**Domande**
a) Riporta dal brano di lettura il tratto che va da "Per il fatto di essere un romanzo in cui ho" fino a "popoli sogni notturni.".
b) Nel brano di lettura, la recensione definisce il romanzo affascinante sotto alcuni aspetti. Elencali tutti.

**Brano di lettura**
+++++

A distanza di qualche anno dalla sua prima pubblicazione, il mio romanzo di esordio “Nelson” è tornato in mare con una versione a stampa, nella nuova collana Odissea Narrativa di Delos Digital edizioni.
Questa uscita lo ha riportato all’attenzione di blogger e pubblico, in un contesto forse un po’ cambiato rispetto a quello del 2016: sicuramente più dinamico e più aperto alle scritture sperimentali – come forse è “Nelson”: non tanto dal punto di vista dello stile, quanto da quello del genere letterario.
Ne ha parlato Jessica Dichiara per il blog “Les Fleurs du Mal”, gestito dalla vulcanica Alessandra Micheli.
Sul genere ci possiamo un po’ sbizzarrire.
Leggi QUI la recensione completa: Recensione di “Nelson” di Giulia Abbate a cura di Jessica Dichiara
Sicuramente fantascienza con delle note ucroniche suonate da viaggiatori del tempo che portano scompiglio nei porti temporali in cui approdano.
Romanzo di mare affascinante nell’intreccio, nei luoghi, nei personaggi, nei sentimenti, nei segreti.
(…)
Volendo riassumere tutto con un aggettivo userei intenso.
Intenso come il colore profondo del mare.
L’intensità ci viene regalata dal miscuglio di generi che mi auguro diventi una nuova sfida per il romance, un nuovo porto in cui attraccare, una nuova onda da cavalcare.
Non so dire quanto mi faccia felice questa recensione di Jessica Dichiara.
Mi fa piacere per diversi motivi. Intanto, perché è una recensione positiva e un parere favorevole è sempre un dono. Poi, è su Les fleurs du mal blog che è uno spazio libero, originale e davvero di carattere. GRAZIE!
Mi fa piacere pure per un’altra ragione, più articolata, che ora provo a spiegare.
La mia “politica”, come forse saprete, è di non discutere mai i pareri di lettrici e lettori, anche quando sono negativi. Ciò detto, mi viene naturale contrapporre una recensione come questa ad altri pareri che ho letto sul mio piccolo primo romanzo.
Che non sarà un capolavoro, ma che forse non meritava la pesantezza che a volte ha ricevuto per il fatto di essere un romanzo in cui i generi si mescolano, e quindi non “di vera fantascienza”.
Per il fatto di essere un romanzo in cui ho osato raccontare anche un amore, cosa che per qualcuno evidentemente svilisce la fantascienza.
Per il fatto di essere un romanzo nel quale l’elemento fantascientifico non arriva con il botto e con una struttura canonica(/zzata), ma ha un senso esistenziale, profondo e sfumato come un relitto sommerso che popoli sogni notturni.

+++++

**Raccolta dati**

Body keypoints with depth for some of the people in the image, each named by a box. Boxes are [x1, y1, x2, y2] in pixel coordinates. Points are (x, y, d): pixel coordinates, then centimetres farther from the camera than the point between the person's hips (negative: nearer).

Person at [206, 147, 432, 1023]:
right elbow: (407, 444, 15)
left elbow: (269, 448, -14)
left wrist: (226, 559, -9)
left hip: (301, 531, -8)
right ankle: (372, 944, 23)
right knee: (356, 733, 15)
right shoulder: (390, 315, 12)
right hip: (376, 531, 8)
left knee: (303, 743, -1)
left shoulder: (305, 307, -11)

+++++

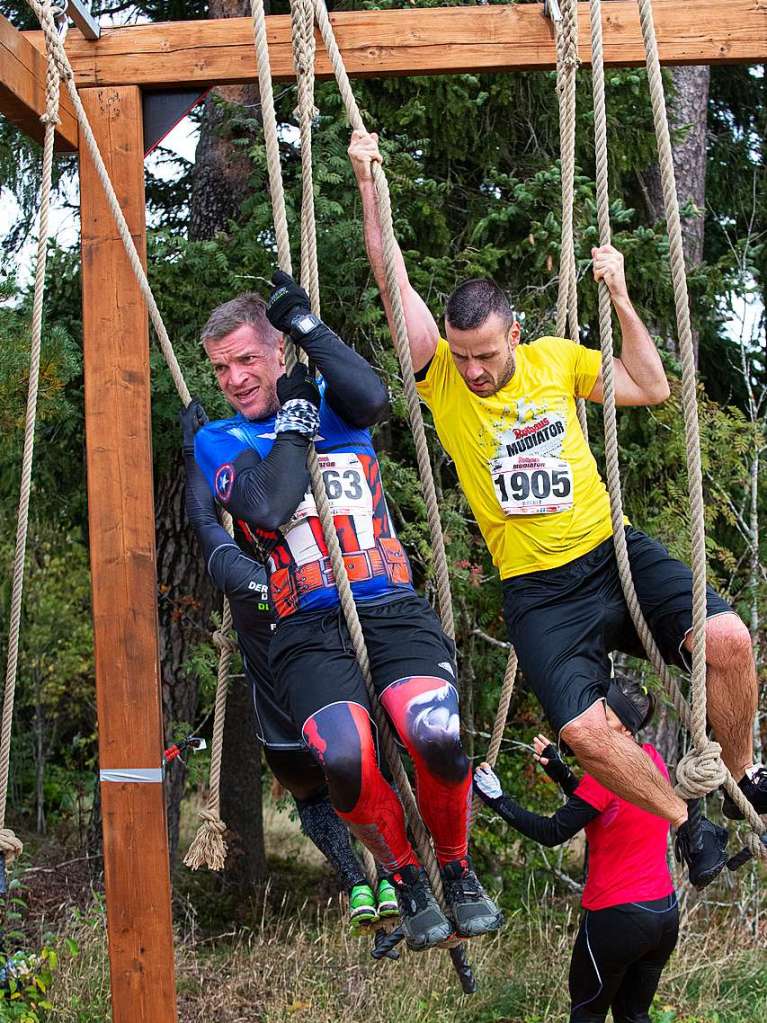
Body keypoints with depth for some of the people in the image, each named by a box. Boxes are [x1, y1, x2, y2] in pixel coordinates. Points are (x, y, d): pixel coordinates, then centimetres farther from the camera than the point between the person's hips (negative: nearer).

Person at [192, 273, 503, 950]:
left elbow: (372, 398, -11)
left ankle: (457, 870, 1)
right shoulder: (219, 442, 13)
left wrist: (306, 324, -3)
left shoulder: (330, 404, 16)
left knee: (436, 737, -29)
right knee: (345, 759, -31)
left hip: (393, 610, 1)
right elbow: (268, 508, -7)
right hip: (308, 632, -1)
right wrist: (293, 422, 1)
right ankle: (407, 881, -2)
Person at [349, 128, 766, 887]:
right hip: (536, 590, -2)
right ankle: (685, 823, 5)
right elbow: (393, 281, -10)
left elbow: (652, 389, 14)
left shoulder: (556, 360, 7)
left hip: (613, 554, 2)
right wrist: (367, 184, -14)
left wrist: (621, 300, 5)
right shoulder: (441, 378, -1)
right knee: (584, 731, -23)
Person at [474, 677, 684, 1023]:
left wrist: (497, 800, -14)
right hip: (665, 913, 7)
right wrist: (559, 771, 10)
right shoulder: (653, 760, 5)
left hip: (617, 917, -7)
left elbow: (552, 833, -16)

+++++

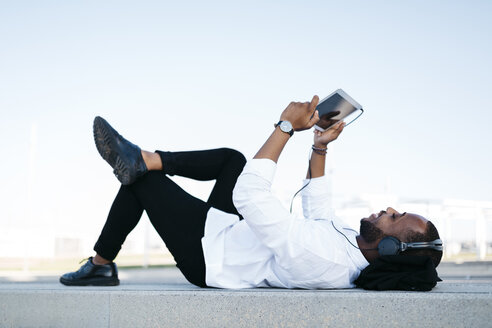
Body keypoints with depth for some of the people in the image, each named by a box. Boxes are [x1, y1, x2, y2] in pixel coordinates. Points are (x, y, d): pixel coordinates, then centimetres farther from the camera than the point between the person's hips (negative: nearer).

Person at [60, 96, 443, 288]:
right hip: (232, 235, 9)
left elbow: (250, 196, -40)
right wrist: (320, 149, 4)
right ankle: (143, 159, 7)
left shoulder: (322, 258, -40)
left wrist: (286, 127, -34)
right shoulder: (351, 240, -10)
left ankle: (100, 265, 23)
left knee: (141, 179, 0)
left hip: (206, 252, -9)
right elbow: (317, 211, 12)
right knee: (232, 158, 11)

+++++

**Risposte**
a)
Per il fatto di essere un romanzo in cui ho osato raccontare anche un amore, cosa che per qualcuno evidentemente svilisce la fantascienza.
Per il fatto di essere un romanzo nel quale l’elemento fantascientifico non arriva con il botto e con una struttura canonica(/zzata), ma ha un senso esistenziale, profondo e sfumato come un relitto sommerso che popoli sogni notturni.

b) Intreccio, luoghi, personaggi, sentimenti, segreti.